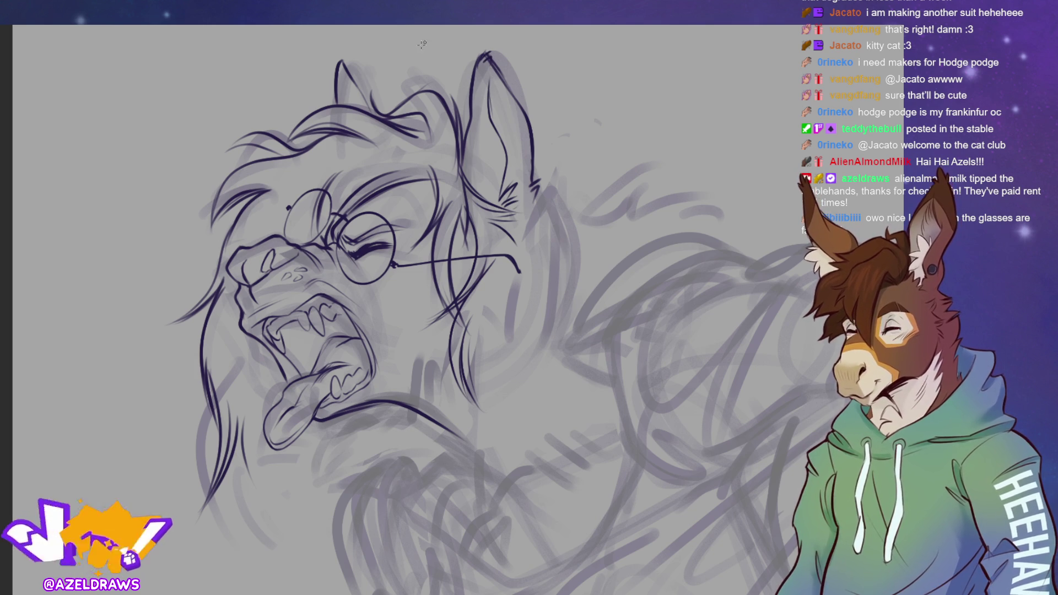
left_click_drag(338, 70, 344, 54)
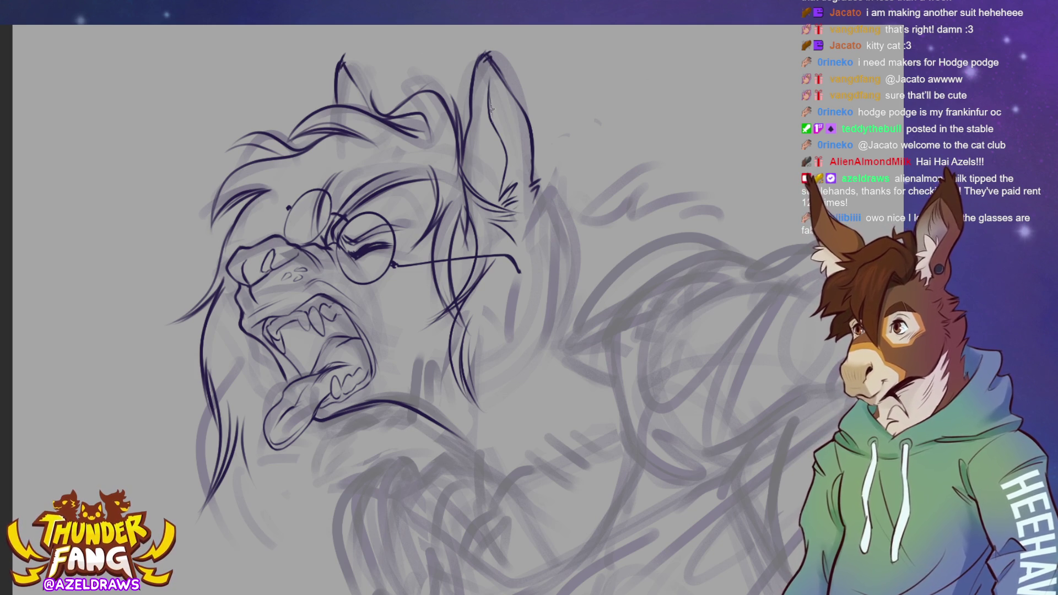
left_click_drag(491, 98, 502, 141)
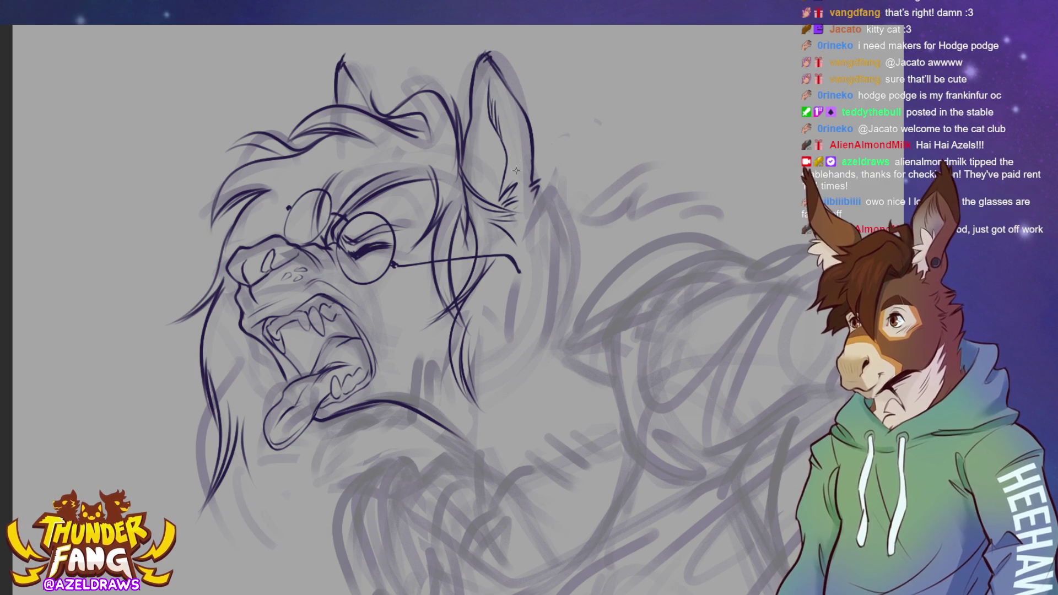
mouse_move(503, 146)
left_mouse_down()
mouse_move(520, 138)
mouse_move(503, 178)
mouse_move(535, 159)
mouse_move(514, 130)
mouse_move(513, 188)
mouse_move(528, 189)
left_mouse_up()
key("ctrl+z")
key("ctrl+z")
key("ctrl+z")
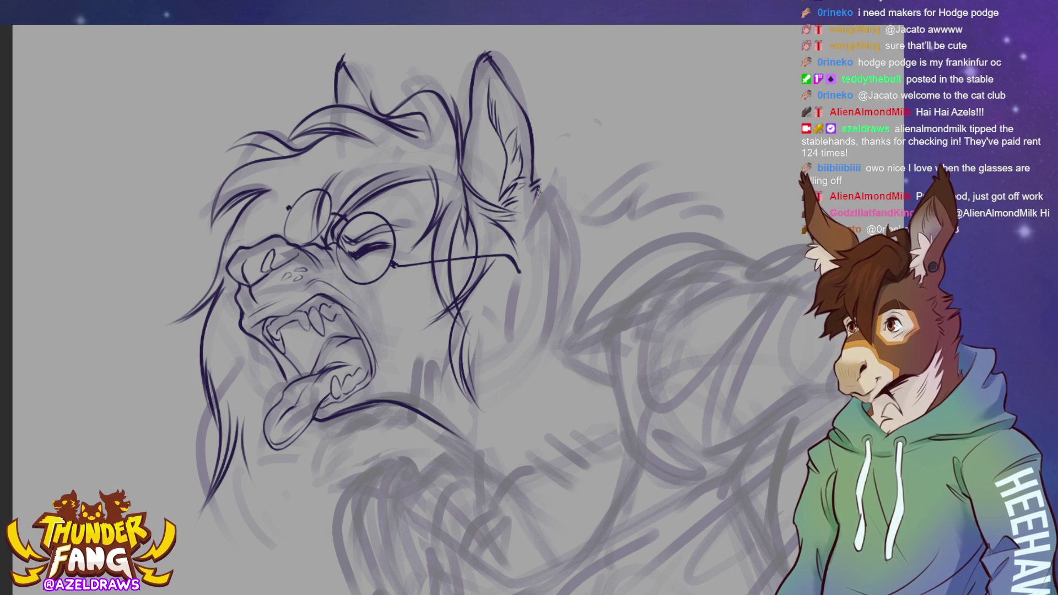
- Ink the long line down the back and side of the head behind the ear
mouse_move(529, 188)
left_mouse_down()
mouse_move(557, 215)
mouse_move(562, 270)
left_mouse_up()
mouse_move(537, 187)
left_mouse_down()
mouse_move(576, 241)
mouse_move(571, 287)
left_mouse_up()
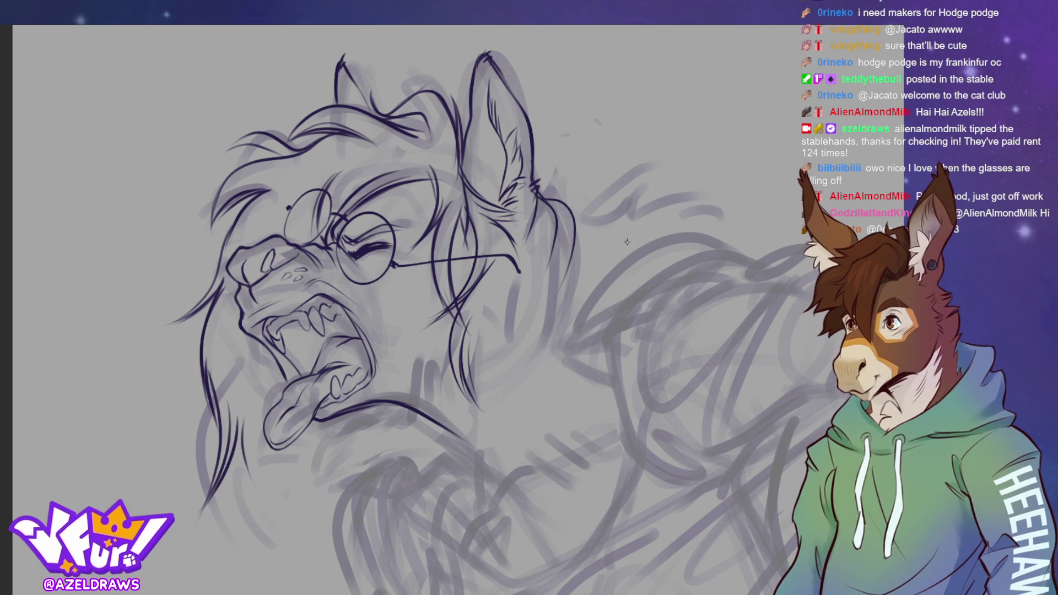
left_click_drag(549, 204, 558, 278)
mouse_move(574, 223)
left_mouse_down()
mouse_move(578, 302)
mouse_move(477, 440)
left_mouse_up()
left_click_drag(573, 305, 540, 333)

##############################

= Exercise prompt =
Lines from the one containing "mouse_move(576, 241)" through the end of the entries above, both included, are to be written out exactly; no pictures and no other lines.

= Answer below =
mouse_move(576, 241)
mouse_move(571, 287)
left_mouse_up()
left_click_drag(549, 204, 558, 278)
mouse_move(574, 223)
left_mouse_down()
mouse_move(578, 302)
mouse_move(477, 440)
left_mouse_up()
left_click_drag(573, 305, 540, 333)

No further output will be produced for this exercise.